A common question among business owners is how to properly pay themselves from their businesses. The correct method depends on their business structure. Please follow the steps below to help you navigate this issue.


Sole Proprietors and Single-Member LLCs:


  • You cannot be on payroll. Instead, you take owner’s draws as needed.

  • You report net earnings on Schedule C of your personal tax return.

  • You pay self-employment taxes (15.3 percent) on your self-employment net income.


 Partnerships and Multimember LLCs:


  Partners cannot receive W-2 wages.
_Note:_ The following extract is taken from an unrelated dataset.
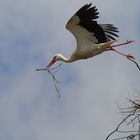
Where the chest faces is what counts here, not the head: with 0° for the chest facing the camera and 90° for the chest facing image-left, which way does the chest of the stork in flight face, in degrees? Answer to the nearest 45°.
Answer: approximately 90°
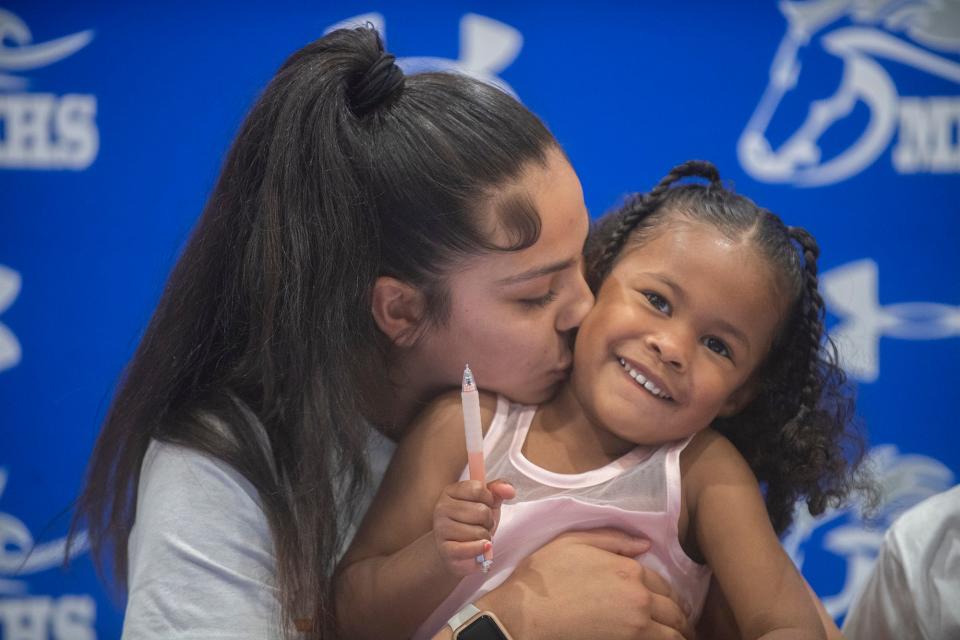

Instead, they receive:


  • guaranteed payments for services, taxed as income and subject to self-employment tax, and

  • profit distributions, which are generally subject to self-employment taxes (except for passive limited partners).


Cash withdrawals are made through partner draws or profit distributions per the partnership agreement.


S Corporations:


  • You must pay yourself a reasonable salary as an employee via W-2 wages, which are subject to FICA taxes (15.3 percent, split between you and the corporation).

  • Any additional profits are taxed to you personally but can be distributed tax-free.


C Corporations:


The corporation pays taxes at a flat 21 percent rate.


You can receive compensation in two ways:


  • W-2 wages, subject to payroll taxes, or

  • Dividends, which are taxed twice—once at the corporate level and again at your personal level.